I compared with the Space Shuttle main engine because they are both hydrogen-oxygen engines.

As for the speed they mention, it's not clear why they focus on that one. At the end of the day, there are only 3 things that matter for a rocket engine: exhaust velocity, how fast it can burn the fuel, and the mass of the engine. You want the highest exhaust velocity, and the lowest mass of the engine. For the upper stages, you don't need to be able to burn fuel that fast, but you wouldn't mind that either.

All other things are implementation details. Now, the Space Shuttle main engine achieved 86% of the maximum theoretical exhaust velocity [1]. If this innovation here managed to increase this to 90% or more, that would be quite interesting, but hardly groundbreaking if it adds substantial mass to the engine.

> I'm interested to hear more about the possibilities this combustion chamber design brings up.

I would be interested too. This article was quite unilluminating unfortunately.

[1] https://space.stackexchange.com/questions/17129/is-there-a-m...

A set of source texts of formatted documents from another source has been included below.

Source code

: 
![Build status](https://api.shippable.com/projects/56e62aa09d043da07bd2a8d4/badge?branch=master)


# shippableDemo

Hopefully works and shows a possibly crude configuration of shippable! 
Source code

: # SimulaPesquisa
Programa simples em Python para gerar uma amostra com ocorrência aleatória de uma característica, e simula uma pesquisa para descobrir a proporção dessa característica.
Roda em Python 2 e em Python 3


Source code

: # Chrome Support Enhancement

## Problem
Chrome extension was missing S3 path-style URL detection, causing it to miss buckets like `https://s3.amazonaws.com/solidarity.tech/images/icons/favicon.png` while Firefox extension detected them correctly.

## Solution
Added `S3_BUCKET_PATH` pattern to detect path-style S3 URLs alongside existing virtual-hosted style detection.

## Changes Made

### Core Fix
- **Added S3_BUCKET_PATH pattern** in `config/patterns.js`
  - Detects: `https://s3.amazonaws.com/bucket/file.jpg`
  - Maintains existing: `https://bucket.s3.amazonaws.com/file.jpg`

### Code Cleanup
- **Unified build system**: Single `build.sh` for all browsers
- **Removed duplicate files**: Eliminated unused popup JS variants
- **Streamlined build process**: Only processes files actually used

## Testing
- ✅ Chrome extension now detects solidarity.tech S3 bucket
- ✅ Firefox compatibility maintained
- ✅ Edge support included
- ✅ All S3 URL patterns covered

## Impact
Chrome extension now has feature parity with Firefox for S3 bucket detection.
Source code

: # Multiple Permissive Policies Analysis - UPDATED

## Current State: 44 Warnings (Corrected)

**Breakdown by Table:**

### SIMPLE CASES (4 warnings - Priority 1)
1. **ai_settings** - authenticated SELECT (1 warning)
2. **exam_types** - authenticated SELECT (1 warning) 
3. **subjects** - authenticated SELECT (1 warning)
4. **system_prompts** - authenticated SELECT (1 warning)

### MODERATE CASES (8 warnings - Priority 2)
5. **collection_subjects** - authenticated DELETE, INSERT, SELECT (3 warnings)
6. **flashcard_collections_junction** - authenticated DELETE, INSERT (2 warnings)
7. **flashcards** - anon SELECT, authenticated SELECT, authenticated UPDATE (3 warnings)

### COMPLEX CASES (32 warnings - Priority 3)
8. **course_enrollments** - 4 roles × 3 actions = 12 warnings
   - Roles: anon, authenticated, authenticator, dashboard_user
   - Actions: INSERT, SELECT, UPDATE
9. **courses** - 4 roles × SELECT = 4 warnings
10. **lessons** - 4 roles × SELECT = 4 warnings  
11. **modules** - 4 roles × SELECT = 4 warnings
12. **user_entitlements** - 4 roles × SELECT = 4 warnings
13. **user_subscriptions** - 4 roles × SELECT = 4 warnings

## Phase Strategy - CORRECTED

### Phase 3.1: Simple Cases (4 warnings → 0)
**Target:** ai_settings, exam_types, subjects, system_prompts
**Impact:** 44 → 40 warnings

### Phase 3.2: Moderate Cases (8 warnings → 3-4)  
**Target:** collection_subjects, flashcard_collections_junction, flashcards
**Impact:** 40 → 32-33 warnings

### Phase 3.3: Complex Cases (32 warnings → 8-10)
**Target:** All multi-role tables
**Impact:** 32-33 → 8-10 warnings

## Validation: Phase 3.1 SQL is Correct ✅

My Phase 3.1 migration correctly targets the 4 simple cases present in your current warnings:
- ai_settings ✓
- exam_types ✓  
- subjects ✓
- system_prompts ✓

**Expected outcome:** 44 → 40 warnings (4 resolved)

> At the end of the day, there are only 3 things that matter for a rocket engine: exhaust velocity, how fast it can burn the fuel, and the mass of the engine.

While those are primary factors, and a rocket won't go up if they aren't good enough, they aren't the only ones (or else every rocket engine would be hydrolox staged combustion, like the SSMEs). Other key factors are engine cost (SSME does terrible here), fuel type (hydrolox needs way larger diameter boosters, isn't worth it for first stage), combustion stability (allows engines to throttle, key for max-Q and reducing max g as stage empties, especially on upper stage), reusability (important for some systems), controllability (how quickly it can throttle)... While their importance gradually diminishes, there is a list hundreds long of different trade-offs made in engine development. The reason I said I'd like to know more is indeed because that article wasn't informative. I certainly am not writing it off because it can't be plopped in a rocket right now


Thermodynamic efficiency matters. And detonation is highly efficient, because it's an (almost) combustion isochoric process. The shockwave/detonation front travels at far higher speeds than the movement/speed-of-sound in both the unburnt input mix, as well as the combustion products.

My understanding is that it's due to the combustion performing all it's work before any work/energy is extracted from the hot combustion products. This results in a higher peak temperature, and the higher the temperature difference, the higher the theoretical efficiency limit of converting the thermal energy into mechanical (or equivalent) energy. It's why diesel engines have a lower fuel consumption than gasoline engines: they burn hotter.